__Reading text__
I use the randomized unlock screen where it changes the positioning of the numbers 0-9 each time you unlock the phone. Assuming you use 4 unique numbers, no repeats, I want to calculate the odds of those 4 numbers appearing in their usual spots on a standard 0-9 keypad, i.e. the zero at the bottom, and the 1 beginning in the upper left and counting down--but not concerning ourselves with the placement of numbers which aren't used in your keycode.
So let's say your passcode is 7843. What are the odds that the 7, the 8, the 4, and the 3 appear where they would typically appear on a non-randomized keypad?
The first position, the one-place, must be any one of six different numbers out of the total of ten as it's not in your code:
10/6 = 1.667
The second position must be any one of five remaining numbers not in your code out of nine total possibilities:
1.667 x (9/5) = 1.667 x 1.8
The third position must be only one number out of the remaining eight numbers, as it is unique to your code:
1.667 x 1.8 x 8
The fourth position must be only one number out of the remaining seven numbers, unique to your code:
1.667 x 1.8 x 8 x 7
The fifth position must be any one of four remaining numbers not in your code, out of six total:
1.667 x 1.8 x 8 x 7 x (6/4) = 1.667 x 1.8 x 8 x 7 x 1.5
The sixth position must be any one of three remaining numbers not in your code, out of five total:
1.667 x 1.8 x 8 x 7 x 1.5 x (5/3) = 1.667 x 1.8 x 8 x 7 x 1.5 x 1.667
The seventh position must be only one of the remaining four numbers, unique to your code:
1.667 x 1.8 x 8 x 7 x 1.5 x 1.667 x 4
The eighth position must be only one of the remaining three numbers, unique to your code:
1.667 x 1.8 x 8 x 7 x 1.5 x 1.667 x 4 x 3
The ninth, non-unique:
1.667 x 1.8 x 8 x 7 x 1.5 x 1.667 x 4 x 3 x 2
The tenth:
1.667 x 1.8 x 8 x 7 x 1.5 x 1.667 x 4 x 3 x 2 x 1
Meaning the odds of this occurring are about 1 in 10,000. To be exact, 1 in 10,084. Not a bad feature.
This assumes the numbers populate from top-left to bottom-right and I imagine it would vary depending on the code used. This also assumes the expected degree of randomization methodology.
All this was on my mind tonight so just thought I'd create an account and share :)

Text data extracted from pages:
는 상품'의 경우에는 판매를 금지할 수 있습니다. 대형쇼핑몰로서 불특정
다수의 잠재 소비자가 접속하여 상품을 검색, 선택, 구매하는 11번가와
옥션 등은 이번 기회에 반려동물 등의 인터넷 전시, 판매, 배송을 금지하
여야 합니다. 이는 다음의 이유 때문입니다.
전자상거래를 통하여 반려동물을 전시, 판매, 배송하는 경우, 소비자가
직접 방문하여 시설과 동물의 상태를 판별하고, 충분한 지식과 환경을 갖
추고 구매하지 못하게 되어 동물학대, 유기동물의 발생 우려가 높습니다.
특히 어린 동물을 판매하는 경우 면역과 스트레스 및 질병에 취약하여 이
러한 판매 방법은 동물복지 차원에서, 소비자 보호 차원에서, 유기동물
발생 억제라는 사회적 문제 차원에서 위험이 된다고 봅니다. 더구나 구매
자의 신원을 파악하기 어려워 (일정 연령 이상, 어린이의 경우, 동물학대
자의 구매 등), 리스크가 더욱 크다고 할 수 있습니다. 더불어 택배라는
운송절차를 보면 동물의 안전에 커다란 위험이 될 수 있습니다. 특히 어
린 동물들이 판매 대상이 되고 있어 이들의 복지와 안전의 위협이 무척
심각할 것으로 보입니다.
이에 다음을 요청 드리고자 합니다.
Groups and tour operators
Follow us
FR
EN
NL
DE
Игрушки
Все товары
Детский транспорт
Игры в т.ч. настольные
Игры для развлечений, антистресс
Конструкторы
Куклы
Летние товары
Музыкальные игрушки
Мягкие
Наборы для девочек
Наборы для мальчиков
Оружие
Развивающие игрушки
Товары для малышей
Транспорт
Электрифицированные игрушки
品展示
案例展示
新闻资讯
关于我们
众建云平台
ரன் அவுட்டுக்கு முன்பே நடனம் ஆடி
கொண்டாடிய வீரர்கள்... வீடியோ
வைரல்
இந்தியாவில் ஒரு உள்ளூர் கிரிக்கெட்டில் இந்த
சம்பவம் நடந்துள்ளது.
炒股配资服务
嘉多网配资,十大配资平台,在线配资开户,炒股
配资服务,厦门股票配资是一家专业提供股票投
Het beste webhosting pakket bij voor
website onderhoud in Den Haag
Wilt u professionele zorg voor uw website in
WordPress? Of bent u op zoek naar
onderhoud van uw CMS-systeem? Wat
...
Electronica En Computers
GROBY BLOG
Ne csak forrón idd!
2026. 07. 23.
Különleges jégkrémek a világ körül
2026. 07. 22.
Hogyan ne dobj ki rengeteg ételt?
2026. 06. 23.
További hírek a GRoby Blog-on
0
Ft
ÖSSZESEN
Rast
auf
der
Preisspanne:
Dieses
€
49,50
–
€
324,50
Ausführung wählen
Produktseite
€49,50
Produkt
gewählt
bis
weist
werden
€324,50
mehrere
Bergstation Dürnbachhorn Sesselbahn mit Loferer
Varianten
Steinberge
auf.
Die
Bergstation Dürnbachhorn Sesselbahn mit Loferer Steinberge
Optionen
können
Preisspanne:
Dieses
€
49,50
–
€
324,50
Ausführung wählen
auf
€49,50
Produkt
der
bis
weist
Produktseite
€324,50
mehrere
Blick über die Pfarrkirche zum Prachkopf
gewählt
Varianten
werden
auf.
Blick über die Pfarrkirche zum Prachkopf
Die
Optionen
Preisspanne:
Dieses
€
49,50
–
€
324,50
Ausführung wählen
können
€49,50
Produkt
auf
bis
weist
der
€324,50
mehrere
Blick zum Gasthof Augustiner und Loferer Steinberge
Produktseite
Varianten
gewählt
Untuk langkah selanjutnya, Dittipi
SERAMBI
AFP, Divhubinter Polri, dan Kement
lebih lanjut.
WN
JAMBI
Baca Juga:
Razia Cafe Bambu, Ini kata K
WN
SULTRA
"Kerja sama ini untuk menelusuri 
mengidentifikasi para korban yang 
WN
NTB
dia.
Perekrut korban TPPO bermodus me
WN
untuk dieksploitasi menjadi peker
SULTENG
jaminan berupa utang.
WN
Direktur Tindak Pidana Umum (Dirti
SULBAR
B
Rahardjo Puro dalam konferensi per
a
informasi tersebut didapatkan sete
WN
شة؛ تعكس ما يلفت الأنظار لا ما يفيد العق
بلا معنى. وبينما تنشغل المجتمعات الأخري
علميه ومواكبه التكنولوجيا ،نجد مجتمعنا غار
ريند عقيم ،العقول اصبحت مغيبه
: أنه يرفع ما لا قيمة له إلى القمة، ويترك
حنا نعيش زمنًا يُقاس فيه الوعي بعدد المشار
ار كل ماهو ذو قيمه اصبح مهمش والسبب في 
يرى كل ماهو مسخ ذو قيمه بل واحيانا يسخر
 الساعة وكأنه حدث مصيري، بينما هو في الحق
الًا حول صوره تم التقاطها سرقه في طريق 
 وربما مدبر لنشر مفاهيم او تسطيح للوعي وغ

__Your instructions__
Write down the passage of the post about unlock-screen odds, starting at "This assumes the" and ending at "of randomization methodology.".

__Response area__
This assumes the numbers populate from top-left to bottom-right and I imagine it would vary depending on the code used. This also assumes the expected degree of randomization methodology.